In the mid-50s, he painted abstracted urban and pastoral landscapes. Once outside of the city, these paintings were lighter, warmer, more color...both strong and pastel. We drive on the Merritt Parkway often, so to see what deKooning reduced the familiar landscape to led us to a good discussion about form and color.

The same thing with L.I. - there were several Montauk paintings in the 40s and again later on when de Kooning, along with Jackson Pollock, Lee Krasner and other Abstract Expressionsists lived and worked in the Springs in East Hampton

We walked the galleries talking about the different period of his life, color, and the changes in de Kooning’s work as he transitioned from a loft on West 22nd st in 1937 drawing figuratively.

loft on West 22nd St., 1937

to a studio in the Springs on L.I. in the 80’s surrounded by bold and colorful and accomplished abstract canvases.

Studio with Late Abstract Paintings, Springs, 1981

We ended our visit in the Architecture and Design Exhibit, where there was something for each of us. Alexis, an art director at a digital agency, was interested in the Gotham exhibit - a visual display and description of one of the most successful new typefaces, created in 2000 by Jonathan Hoefler and Tobias Frere-Jones. The font is inspired by NYC urban signage. It was the font used in President Obama's 2008 Presidential campaign and also the identity of the new One World Trade Center.
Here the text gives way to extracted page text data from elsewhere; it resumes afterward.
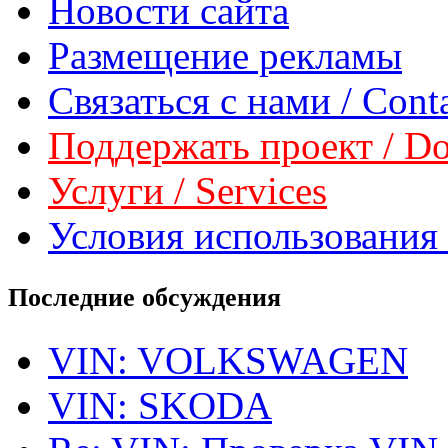
Новости сайта
Размещение рекламы
Связаться с нами / Conta
Поддержать проект / Don
Услуги / Services
Условия использования 
Последние обсуждения
VIN: VOLKSWAGEN
VIN: SKODA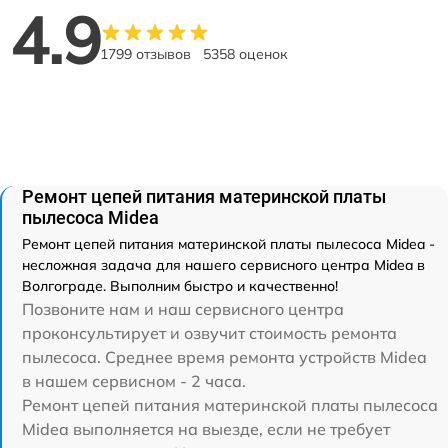
4.9
1799 отзывов
5358 оценок
Ремонт цепей питания материнской платы
пылесоса Midea
Ремонт цепей питания материнской платы пылесоса Midea -
несложная задача для нашего сервисного центра Midea в
Волгограде. Выполним быстро и качественно!
Позвоните нам и наш сервисного центра
проконсультирует и озвучит стоимость ремонта
пылесоса. Среднее время ремонта устройств Midea
в нашем сервисном - 2 часа.
Ремонт цепей питания материнской платы пылесоса
Midea выполняется на выезде, если не требует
and Brett found new folding chairs to add some modern style to his tailgates at the NY Jets football games, Meeting Chairs by Lauence Humier.

and for me, it was a great day finally seeing the de Kooning Retrospective and walking through MoMA with my two kids on a Saturday afternoon.

Armonk Outdoor Art Show // Paintings by Janet Mait

Also this week, we’re preparing for the 50th Armonk Outdoor Art Show this weekend. Janet Mait will be showing paintings from her New Shoes Collection. The event is sponsored by the Friends of the North Castle Library. The event supports the library, it has become a Fall ‘go to’ event for many.

It’s been raining while the tents were being set up today and the forecast is not great for the weekend...its a well-attended show and a great way to spend a Fall weekend. So, hoping for some sun, or at least a break from the rain. Several months ago, Janet and I talked about and planned for the Armonk Art Show, its very different from a gallery setting. When we spoke again recently, she talked about preparing to paint and planning for the outdoor show.

“I begin my day by biking through Central Park to the Art Students League …when I  get to the studio I set up. then eat my lunch contemplating and planning my next move. Often, I use my headset and listen to Opera at the same time.  The combination of the exercise, the thrill of biking in NYC, my music, all contribute to an exhilarating feeling when I paint.

After having a show in Chelsea….I am looking forward to the very different venue of the Armonk Arts Fair…another opportunity to share.”

We are both looking forward to a fun, new experience...and hopefully a dry one!

Janet's positive energy comes through her work, through the vibrant colors and strong compositions. I enjoy seeing the responses the paintings elicit, “...they’re happy paintings” and “they make me smile!” are typical comments. This speaks to Janet and how she has come through a difficult time in her life with strength and optimism.